→ **DATA SHOWN**
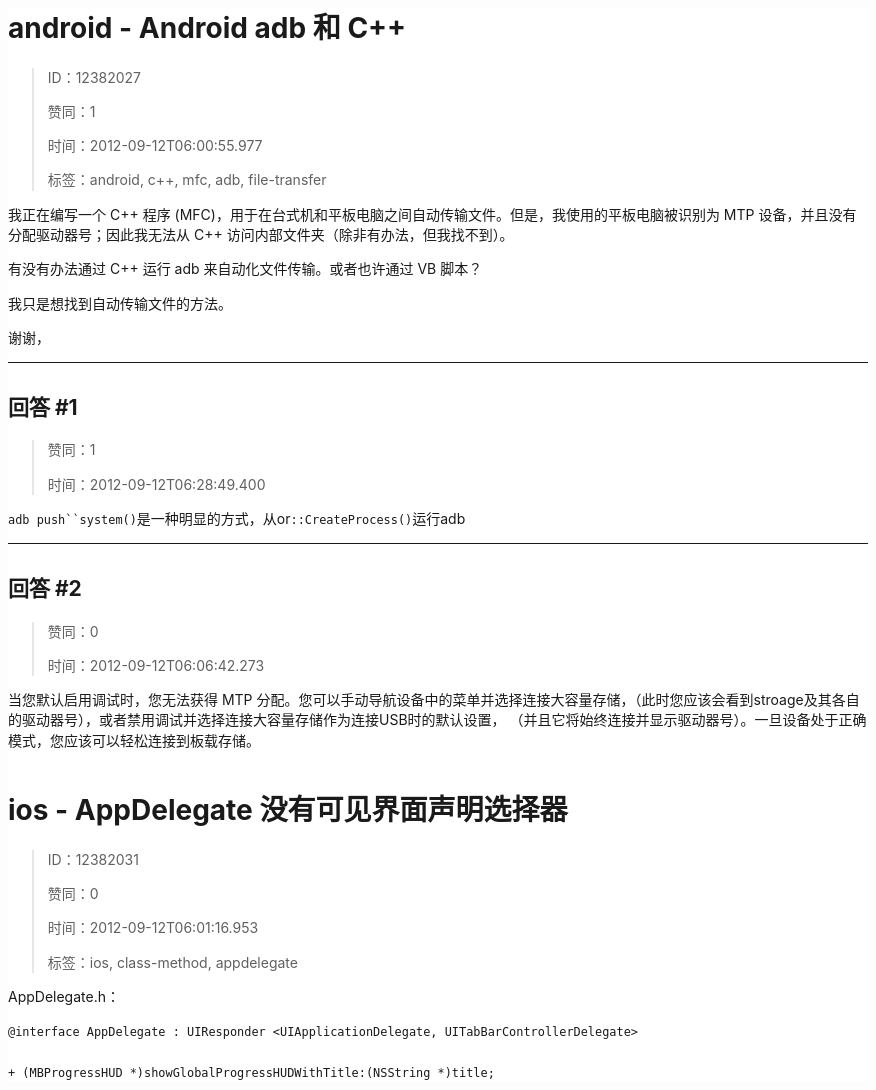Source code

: # android - Android adb 和 C++

> ID：12382027
> 
> 赞同：1
> 
> 时间：2012-09-12T06:00:55.977
> 
> 标签：android, c++, mfc, adb, file-transfer

我正在编写一个 C++ 程序 (MFC)，用于在台式机和平板电脑之间自动传输文件。但是，我使用的平板电脑被识别为 MTP 设备，并且没有分配驱动器号；因此我无法从 C++ 访问内部文件夹（除非有办法，但我找不到）。

有没有办法通过 C++ 运行 adb 来自动化文件传输。或者也许通过 VB 脚本？

我只是想找到自动传输文件的方法。

谢谢，

* * *

## 回答 #1

> 赞同：1
> 
> 时间：2012-09-12T06:28:49.400

`adb push``system()`是一种明显的方式，从or`::CreateProcess()`运行adb

* * *

## 回答 #2

> 赞同：0
> 
> 时间：2012-09-12T06:06:42.273

当您默认启用调试时，您无法获得 MTP 分配。您可以手动导航设备中的菜单并选择连接大容量存储，（此时您应该会看到stroage及其各自的驱动器号），或者禁用调试并选择连接大容量存储作为连接USB时的默认设置， （并且它将始终连接并显示驱动器号）。一旦设备处于正确模式，您应该可以轻松连接到板载存储。

# ios - AppDelegate 没有可见界面声明选择器

> ID：12382031
> 
> 赞同：0
> 
> 时间：2012-09-12T06:01:16.953
> 
> 标签：ios, class-method, appdelegate

AppDelegate.h：

```
@interface AppDelegate : UIResponder <UIApplicationDelegate, UITabBarControllerDelegate>

+ (MBProgressHUD *)showGlobalProgressHUDWithTitle:(NSString *)title; 
```
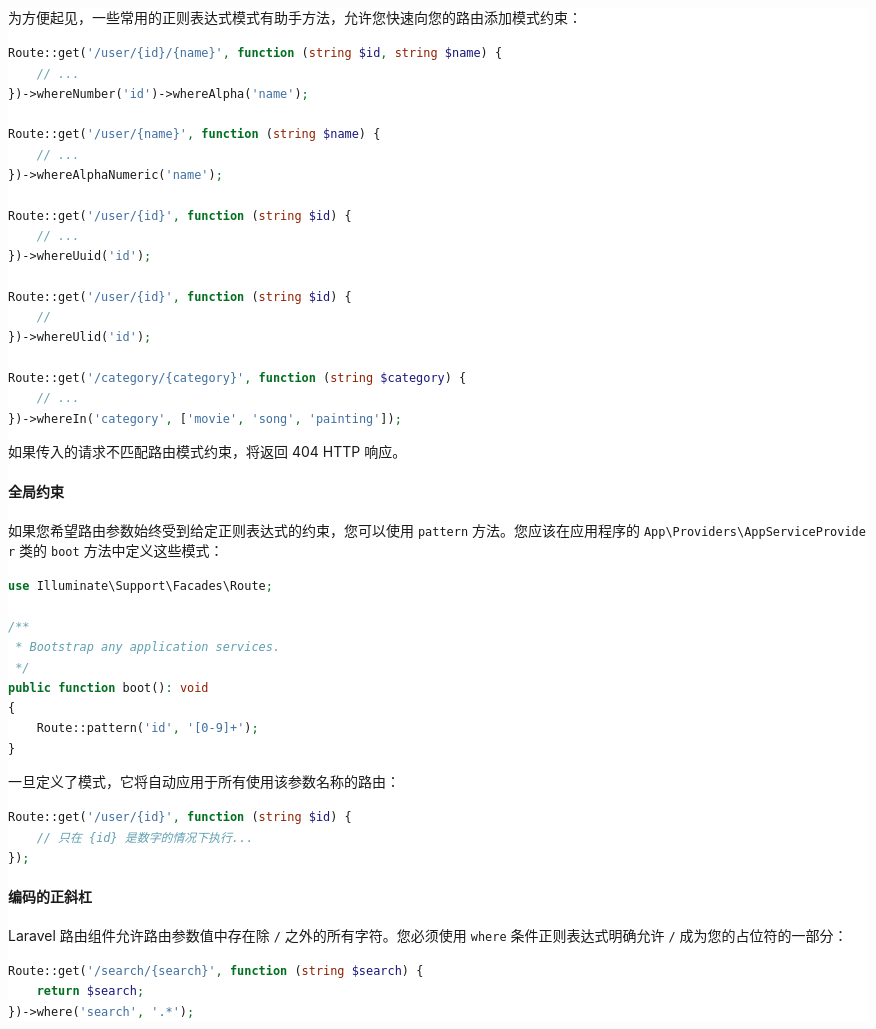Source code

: 为方便起见，一些常用的正则表达式模式有助手方法，允许您快速向您的路由添加模式约束：

```php
Route::get('/user/{id}/{name}', function (string $id, string $name) {
    // ...
})->whereNumber('id')->whereAlpha('name');

Route::get('/user/{name}', function (string $name) {
    // ...
})->whereAlphaNumeric('name');

Route::get('/user/{id}', function (string $id) {
    // ...
})->whereUuid('id');

Route::get('/user/{id}', function (string $id) {
    //
})->whereUlid('id');

Route::get('/category/{category}', function (string $category) {
    // ...
})->whereIn('category', ['movie', 'song', 'painting']);
```

如果传入的请求不匹配路由模式约束，将返回 404 HTTP 响应。

#### 全局约束

如果您希望路由参数始终受到给定正则表达式的约束，您可以使用 `pattern` 方法。您应该在应用程序的 `App\Providers\AppServiceProvider` 类的 `boot` 方法中定义这些模式：

```php
use Illuminate\Support\Facades\Route;

/**
 * Bootstrap any application services.
 */
public function boot(): void
{
    Route::pattern('id', '[0-9]+');
}
```

一旦定义了模式，它将自动应用于所有使用该参数名称的路由：

```php
Route::get('/user/{id}', function (string $id) {
    // 只在 {id} 是数字的情况下执行...
});
```

#### 编码的正斜杠

Laravel 路由组件允许路由参数值中存在除 `/` 之外的所有字符。您必须使用 `where` 条件正则表达式明确允许 `/` 成为您的占位符的一部分：

```php
Route::get('/search/{search}', function (string $search) {
    return $search;
})->where('search', '.*');
```

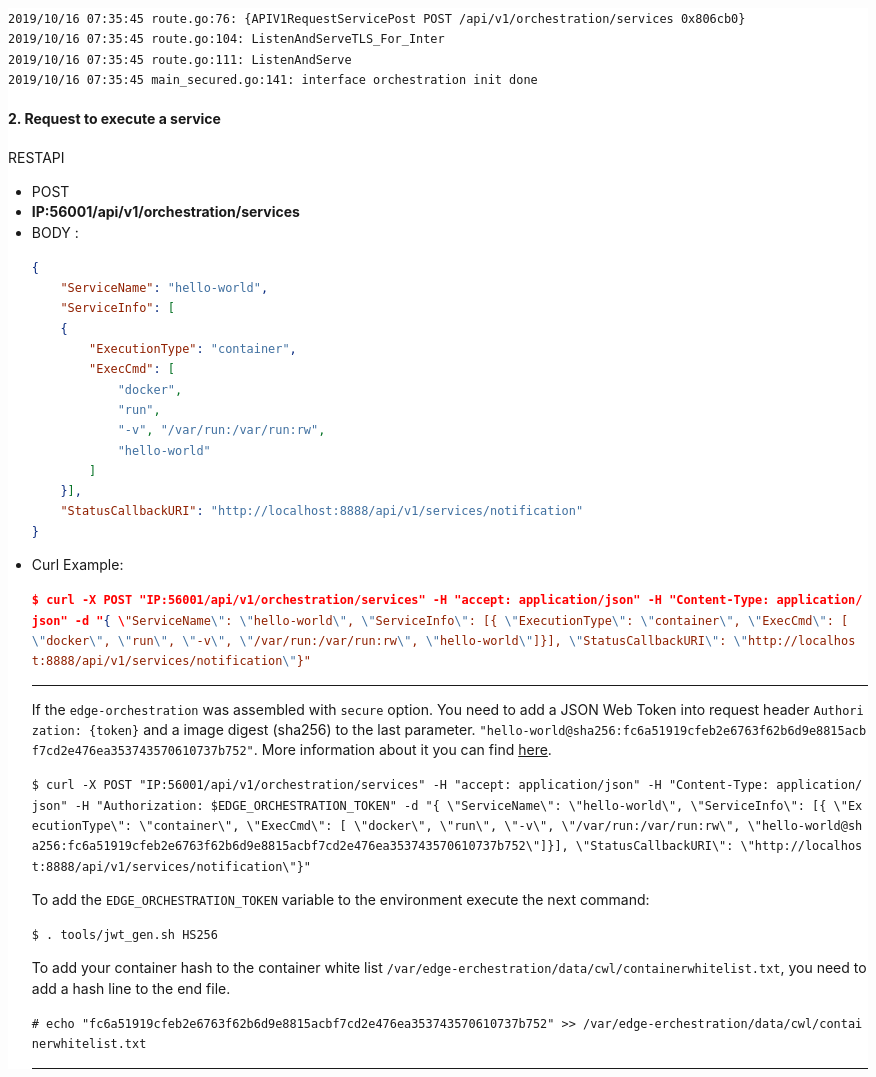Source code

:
 ```shell
2019/10/16 07:35:45 route.go:76: {APIV1RequestServicePost POST /api/v1/orchestration/services 0x806cb0}
2019/10/16 07:35:45 route.go:104: ListenAndServeTLS_For_Inter
2019/10/16 07:35:45 route.go:111: ListenAndServe
2019/10/16 07:35:45 main_secured.go:141: interface orchestration init done
```

#### 2. Request to execute a service

RESTAPI
- POST  
- **IP:56001/api/v1/orchestration/services** 
- BODY : 
    ```json
    {
        "ServiceName": "hello-world",
        "ServiceInfo": [
        {
            "ExecutionType": "container",
            "ExecCmd": [
                "docker",
                "run",
                "-v", "/var/run:/var/run:rw",
                "hello-world"
            ]
        }],
        "StatusCallbackURI": "http://localhost:8888/api/v1/services/notification"
    }
    ```
- Curl Example:
    ```json
  $ curl -X POST "IP:56001/api/v1/orchestration/services" -H "accept: application/json" -H "Content-Type: application/json" -d "{ \"ServiceName\": \"hello-world\", \"ServiceInfo\": [{ \"ExecutionType\": \"container\", \"ExecCmd\": [ \"docker\", \"run\", \"-v\", \"/var/run:/var/run:rw\", \"hello-world\"]}], \"StatusCallbackURI\": \"http://localhost:8888/api/v1/services/notification\"}"
    ```
  ---
   If the `edge-orchestration` was assembled with `secure` option.
   You need to add a JSON Web Token into request header `Authorization: {token}` and a image digest (sha256) to the last parameter. `"hello-world@sha256:fc6a51919cfeb2e6763f62b6d9e8815acbf7cd2e476ea353743570610737b752"`. More information about it you can find [here](../../doc/secure_manager.md).
   ```
   $ curl -X POST "IP:56001/api/v1/orchestration/services" -H "accept: application/json" -H "Content-Type: application/json" -H "Authorization: $EDGE_ORCHESTRATION_TOKEN" -d "{ \"ServiceName\": \"hello-world\", \"ServiceInfo\": [{ \"ExecutionType\": \"container\", \"ExecCmd\": [ \"docker\", \"run\", \"-v\", \"/var/run:/var/run:rw\", \"hello-world@sha256:fc6a51919cfeb2e6763f62b6d9e8815acbf7cd2e476ea353743570610737b752\"]}], \"StatusCallbackURI\": \"http://localhost:8888/api/v1/services/notification\"}"
   ```  
   To add the `EDGE_ORCHESTRATION_TOKEN` variable to the environment execute the next command:
   ```
   $ . tools/jwt_gen.sh HS256
   ```
   To add your container hash to the container white list `/var/edge-erchestration/data/cwl/containerwhitelist.txt`, you need to add a hash line to the end file.  
   ```
   # echo "fc6a51919cfeb2e6763f62b6d9e8815acbf7cd2e476ea353743570610737b752" >> /var/edge-erchestration/data/cwl/containerwhitelist.txt
   ```
  ---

→ **WHAT TO PRODUCE**
Copy every record exactly; no pictures.

→ **ANSWER BELOW**
Source code

: # android - Android adb 和 C++

> ID：12382027
> 
> 赞同：1
> 
> 时间：2012-09-12T06:00:55.977
> 
> 标签：android, c++, mfc, adb, file-transfer

我正在编写一个 C++ 程序 (MFC)，用于在台式机和平板电脑之间自动传输文件。但是，我使用的平板电脑被识别为 MTP 设备，并且没有分配驱动器号；因此我无法从 C++ 访问内部文件夹（除非有办法，但我找不到）。

有没有办法通过 C++ 运行 adb 来自动化文件传输。或者也许通过 VB 脚本？

我只是想找到自动传输文件的方法。

谢谢，

* * *

## 回答 #1

> 赞同：1
> 
> 时间：2012-09-12T06:28:49.400

`adb push``system()`是一种明显的方式，从or`::CreateProcess()`运行adb

* * *

## 回答 #2

> 赞同：0
> 
> 时间：2012-09-12T06:06:42.273

当您默认启用调试时，您无法获得 MTP 分配。您可以手动导航设备中的菜单并选择连接大容量存储，（此时您应该会看到stroage及其各自的驱动器号），或者禁用调试并选择连接大容量存储作为连接USB时的默认设置， （并且它将始终连接并显示驱动器号）。一旦设备处于正确模式，您应该可以轻松连接到板载存储。

# ios - AppDelegate 没有可见界面声明选择器

> ID：12382031
> 
> 赞同：0
> 
> 时间：2012-09-12T06:01:16.953
> 
> 标签：ios, class-method, appdelegate

AppDelegate.h：

```
@interface AppDelegate : UIResponder <UIApplicationDelegate, UITabBarControllerDelegate>

+ (MBProgressHUD *)showGlobalProgressHUDWithTitle:(NSString *)title; 
```
Source code

: 为方便起见，一些常用的正则表达式模式有助手方法，允许您快速向您的路由添加模式约束：

```php
Route::get('/user/{id}/{name}', function (string $id, string $name) {
    // ...
})->whereNumber('id')->whereAlpha('name');

Route::get('/user/{name}', function (string $name) {
    // ...
})->whereAlphaNumeric('name');

Route::get('/user/{id}', function (string $id) {
    // ...
})->whereUuid('id');

Route::get('/user/{id}', function (string $id) {
    //
})->whereUlid('id');

Route::get('/category/{category}', function (string $category) {
    // ...
})->whereIn('category', ['movie', 'song', 'painting']);
```

如果传入的请求不匹配路由模式约束，将返回 404 HTTP 响应。

#### 全局约束

如果您希望路由参数始终受到给定正则表达式的约束，您可以使用 `pattern` 方法。您应该在应用程序的 `App\Providers\AppServiceProvider` 类的 `boot` 方法中定义这些模式：

```php
use Illuminate\Support\Facades\Route;

/**
 * Bootstrap any application services.
 */
public function boot(): void
{
    Route::pattern('id', '[0-9]+');
}
```

一旦定义了模式，它将自动应用于所有使用该参数名称的路由：

```php
Route::get('/user/{id}', function (string $id) {
    // 只在 {id} 是数字的情况下执行...
});
```

#### 编码的正斜杠

Laravel 路由组件允许路由参数值中存在除 `/` 之外的所有字符。您必须使用 `where` 条件正则表达式明确允许 `/` 成为您的占位符的一部分：

```php
Route::get('/search/{search}', function (string $search) {
    return $search;
})->where('search', '.*');
```

Source code

:
 ```shell
2019/10/16 07:35:45 route.go:76: {APIV1RequestServicePost POST /api/v1/orchestration/services 0x806cb0}
2019/10/16 07:35:45 route.go:104: ListenAndServeTLS_For_Inter
2019/10/16 07:35:45 route.go:111: ListenAndServe
2019/10/16 07:35:45 main_secured.go:141: interface orchestration init done
```

#### 2. Request to execute a service

RESTAPI
- POST  
- **IP:56001/api/v1/orchestration/services** 
- BODY : 
    ```json
    {
        "ServiceName": "hello-world",
        "ServiceInfo": [
        {
            "ExecutionType": "container",
            "ExecCmd": [
                "docker",
                "run",
                "-v", "/var/run:/var/run:rw",
                "hello-world"
            ]
        }],
        "StatusCallbackURI": "http://localhost:8888/api/v1/services/notification"
    }
    ```
- Curl Example:
    ```json
  $ curl -X POST "IP:56001/api/v1/orchestration/services" -H "accept: application/json" -H "Content-Type: application/json" -d "{ \"ServiceName\": \"hello-world\", \"ServiceInfo\": [{ \"ExecutionType\": \"container\", \"ExecCmd\": [ \"docker\", \"run\", \"-v\", \"/var/run:/var/run:rw\", \"hello-world\"]}], \"StatusCallbackURI\": \"http://localhost:8888/api/v1/services/notification\"}"
    ```
  ---
   If the `edge-orchestration` was assembled with `secure` option.
   You need to add a JSON Web Token into request header `Authorization: {token}` and a image digest (sha256) to the last parameter. `"hello-world@sha256:fc6a51919cfeb2e6763f62b6d9e8815acbf7cd2e476ea353743570610737b752"`. More information about it you can find [here](../../doc/secure_manager.md).
   ```
   $ curl -X POST "IP:56001/api/v1/orchestration/services" -H "accept: application/json" -H "Content-Type: application/json" -H "Authorization: $EDGE_ORCHESTRATION_TOKEN" -d "{ \"ServiceName\": \"hello-world\", \"ServiceInfo\": [{ \"ExecutionType\": \"container\", \"ExecCmd\": [ \"docker\", \"run\", \"-v\", \"/var/run:/var/run:rw\", \"hello-world@sha256:fc6a51919cfeb2e6763f62b6d9e8815acbf7cd2e476ea353743570610737b752\"]}], \"StatusCallbackURI\": \"http://localhost:8888/api/v1/services/notification\"}"
   ```  
   To add the `EDGE_ORCHESTRATION_TOKEN` variable to the environment execute the next command:
   ```
   $ . tools/jwt_gen.sh HS256
   ```
   To add your container hash to the container white list `/var/edge-erchestration/data/cwl/containerwhitelist.txt`, you need to add a hash line to the end file.  
   ```
   # echo "fc6a51919cfeb2e6763f62b6d9e8815acbf7cd2e476ea353743570610737b752" >> /var/edge-erchestration/data/cwl/containerwhitelist.txt
   ```
  ---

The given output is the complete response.